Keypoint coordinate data
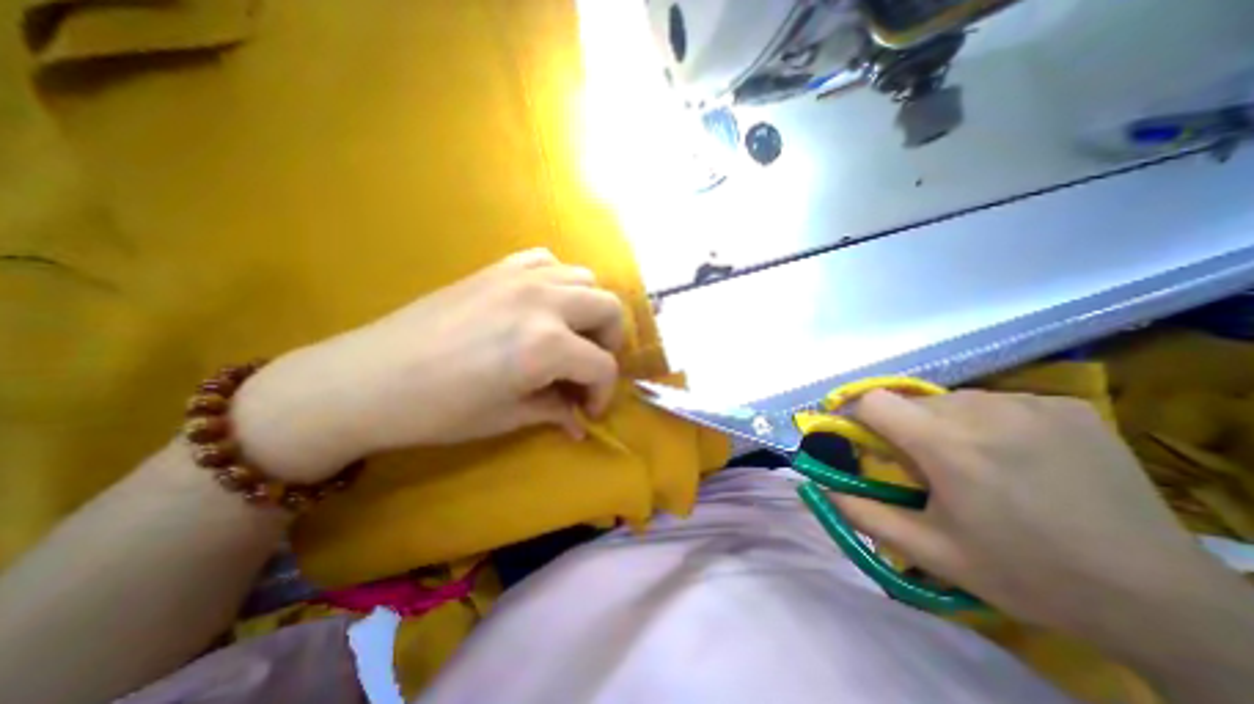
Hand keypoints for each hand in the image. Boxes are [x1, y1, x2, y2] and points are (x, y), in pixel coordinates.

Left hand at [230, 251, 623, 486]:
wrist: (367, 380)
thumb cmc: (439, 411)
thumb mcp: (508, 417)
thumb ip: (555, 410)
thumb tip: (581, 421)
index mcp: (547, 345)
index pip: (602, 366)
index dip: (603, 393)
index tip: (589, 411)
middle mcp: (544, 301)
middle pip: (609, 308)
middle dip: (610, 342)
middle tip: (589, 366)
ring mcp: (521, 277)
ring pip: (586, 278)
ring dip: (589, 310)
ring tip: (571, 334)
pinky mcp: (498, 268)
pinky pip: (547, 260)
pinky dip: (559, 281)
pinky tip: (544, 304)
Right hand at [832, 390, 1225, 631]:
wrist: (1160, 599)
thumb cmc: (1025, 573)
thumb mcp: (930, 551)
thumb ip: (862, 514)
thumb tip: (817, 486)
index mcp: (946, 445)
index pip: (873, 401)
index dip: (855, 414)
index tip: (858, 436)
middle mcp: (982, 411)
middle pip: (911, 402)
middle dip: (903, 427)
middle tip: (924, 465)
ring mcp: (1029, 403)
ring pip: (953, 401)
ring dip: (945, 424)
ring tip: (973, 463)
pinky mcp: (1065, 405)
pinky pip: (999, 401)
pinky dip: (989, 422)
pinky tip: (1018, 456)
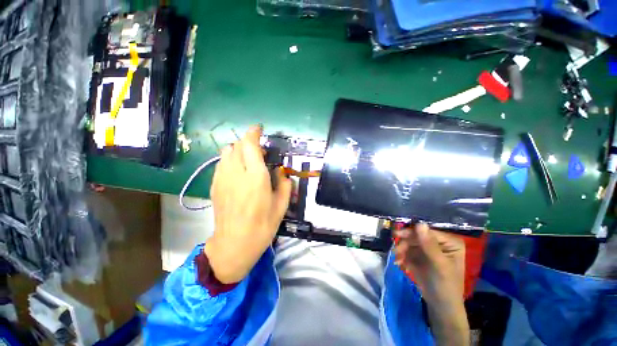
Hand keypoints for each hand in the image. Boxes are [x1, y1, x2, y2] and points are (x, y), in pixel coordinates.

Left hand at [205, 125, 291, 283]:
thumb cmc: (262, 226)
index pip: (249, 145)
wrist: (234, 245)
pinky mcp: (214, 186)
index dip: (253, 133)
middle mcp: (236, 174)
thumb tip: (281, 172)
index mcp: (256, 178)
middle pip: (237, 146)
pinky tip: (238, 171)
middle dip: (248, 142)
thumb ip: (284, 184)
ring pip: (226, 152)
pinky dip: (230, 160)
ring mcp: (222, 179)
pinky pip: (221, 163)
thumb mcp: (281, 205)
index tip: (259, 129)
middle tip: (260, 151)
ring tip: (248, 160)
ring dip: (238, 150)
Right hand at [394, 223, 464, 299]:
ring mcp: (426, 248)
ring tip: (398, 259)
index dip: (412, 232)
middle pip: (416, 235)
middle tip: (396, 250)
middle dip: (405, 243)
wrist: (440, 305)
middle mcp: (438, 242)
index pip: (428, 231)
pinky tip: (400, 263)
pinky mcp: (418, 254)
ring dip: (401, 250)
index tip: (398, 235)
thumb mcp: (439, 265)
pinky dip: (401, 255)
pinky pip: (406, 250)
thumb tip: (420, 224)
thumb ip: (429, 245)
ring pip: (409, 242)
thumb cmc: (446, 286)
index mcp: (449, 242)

==

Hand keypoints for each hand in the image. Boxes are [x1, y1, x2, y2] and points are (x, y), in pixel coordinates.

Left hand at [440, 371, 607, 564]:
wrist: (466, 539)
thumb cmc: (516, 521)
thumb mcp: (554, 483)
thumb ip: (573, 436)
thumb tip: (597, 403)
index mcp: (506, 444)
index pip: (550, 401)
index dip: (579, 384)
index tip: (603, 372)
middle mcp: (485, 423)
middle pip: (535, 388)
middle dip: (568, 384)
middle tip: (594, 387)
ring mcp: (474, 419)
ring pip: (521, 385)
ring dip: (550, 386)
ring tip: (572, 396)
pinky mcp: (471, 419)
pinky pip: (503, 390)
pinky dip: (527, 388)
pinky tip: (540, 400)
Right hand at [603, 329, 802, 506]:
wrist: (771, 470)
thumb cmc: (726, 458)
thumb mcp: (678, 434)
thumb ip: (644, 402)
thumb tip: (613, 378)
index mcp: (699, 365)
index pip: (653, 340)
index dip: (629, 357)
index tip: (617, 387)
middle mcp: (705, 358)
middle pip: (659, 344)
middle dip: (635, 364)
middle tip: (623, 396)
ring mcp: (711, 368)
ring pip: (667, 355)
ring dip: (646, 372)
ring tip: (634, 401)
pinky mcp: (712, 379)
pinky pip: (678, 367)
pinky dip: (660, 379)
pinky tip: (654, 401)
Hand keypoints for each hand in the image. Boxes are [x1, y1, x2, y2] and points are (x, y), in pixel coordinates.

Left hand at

**Problem details:**
Answer with a single number, the count of lines in the data that contain "wrist".

**Solved problem:**
6